CAS has a massive advantage in spotting and identifying threats. Not only do they get very high magnification optics, something which makes scanning for targets pretty easy (Doubly so for those that get thermals), but they also have third person view, giving them perfect spatial awareness of any incoming missiles due to the huge smoke trails. Said smoke trails can then be tracked back to the SPAA that launched it long before said missile ever gets close enough to threaten the plane, after which they can pretty trivially evade the missile and launch an attack against the offending SPAA.
Meanwhile, SPAAs get RADAR. Actually, some get RADAR. Some get a combo of search RADAR and IRST, meaning that while they get tracking indicators they cannot quickly or easily lock on to them. Some don’t even get a search RADAR, making them reliant on the good old Mk 1 eyeball to locate the tiny dots of aircraft at standoff range (Even worse if it’s a drone, which is practically invisible without thermals). And, as already mentioned, you cannot rely on RADAR, as doing so reveals your position to the enemy. Plus the search limits, meaning a plane that climbs high enough won’t appear on any scope except the Pantsir.
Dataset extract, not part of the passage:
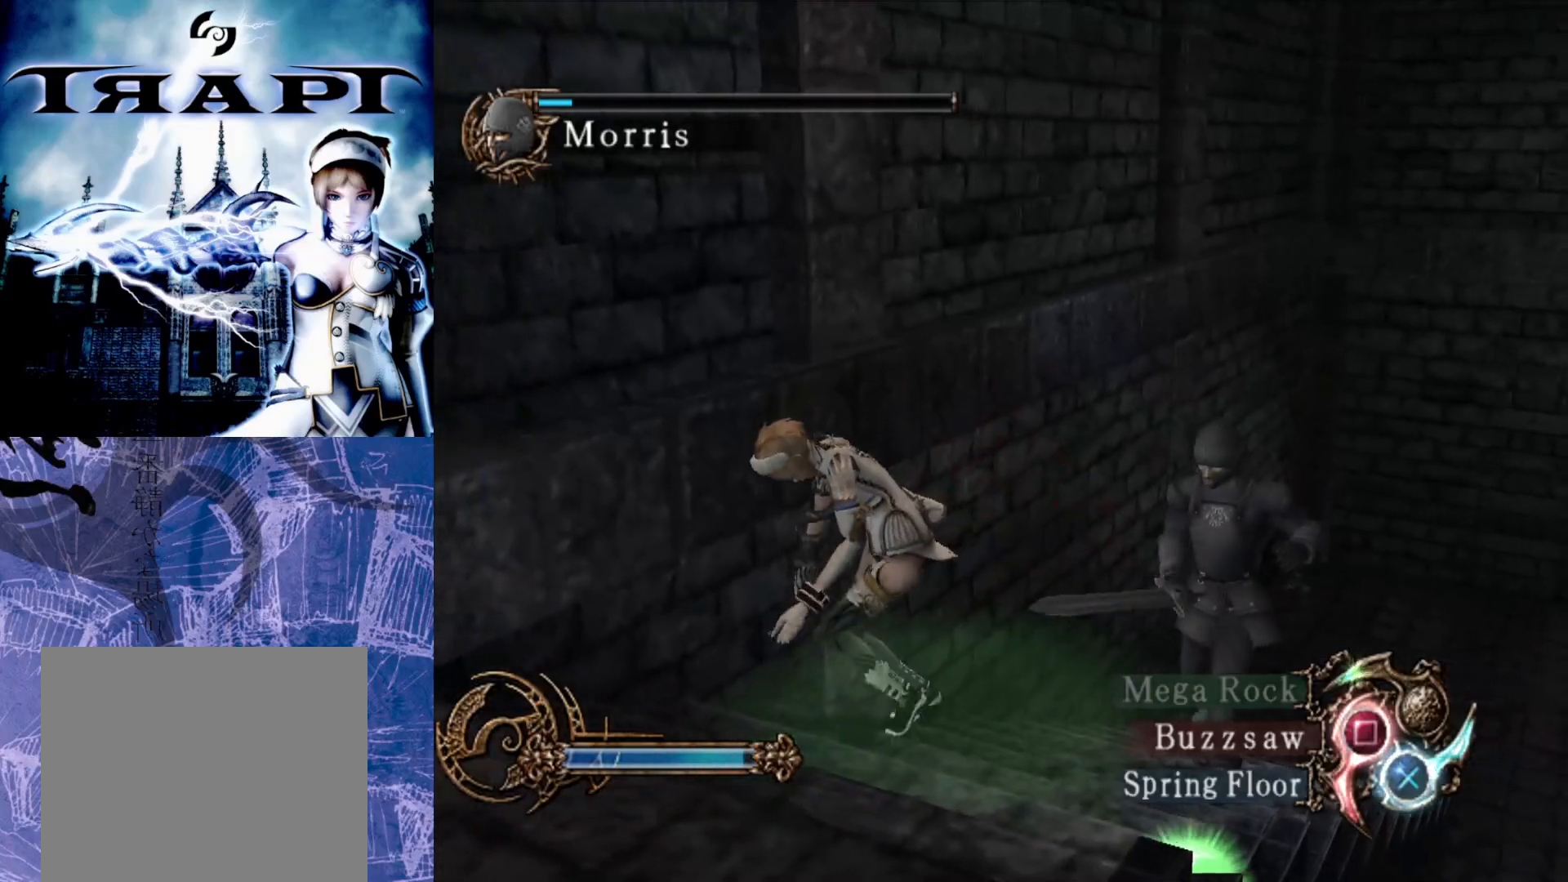
{"buttons": [], "left_stick": "down", "right_stick": "center", "events": []}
You ever wonder why you hear SPAAs doing aircraft pings at high tier? It’s because getting bearing and altitude information is actually more info than you get from the RADAR scopes of all SPAAs, and it’s all that SPAAs like the Type 81 and Strela get.
This is on top of the issue that planes have near infinitely more space to hide in than SPAAs do. As already mentioned above, maps are tiny for the purposes of top tier, and even smaller when it comes to places you can hide defenseless buses like most top tier SAMs. Meanwhile planes can come from practically any angle and altitude they wish for, meaning that while SPAAs have to watch the entire sky in case someone’s trying to flank them, CAS merely has to scan small sections of a tiny map from safety.
Finally, the real nail in the coffin that I’ve not seen mentioned here, that idealized scenario you have in the OP relies on the SPAA player having time after spawning to move into cover, something that’s in no way guaranteed unless you first spawn SPAA. Often times, by the time you’re spawning SPAA there are already CAS aircraft in range to engage you the second you spawn in, and the best way to help them do that is to slowly trundle your way to cover before engaging them. Even if you make it, they now have you pinned in cover and can make a pop up/vertical attack while you hope they get sloppy enough to forget you exist and eat a missile.
It also doesn’t account for multiple aircraft. Admittedly, this is already a lopsided fight, but it’s not an uncommon one, and unlike at low tiers it’s a lot harder to quickly switch targets as they make attack runs on you. The entire time you’re guiding a missile in at one plane, every other plane knows exactly where you are, and you can’t move without throwing off the guidance.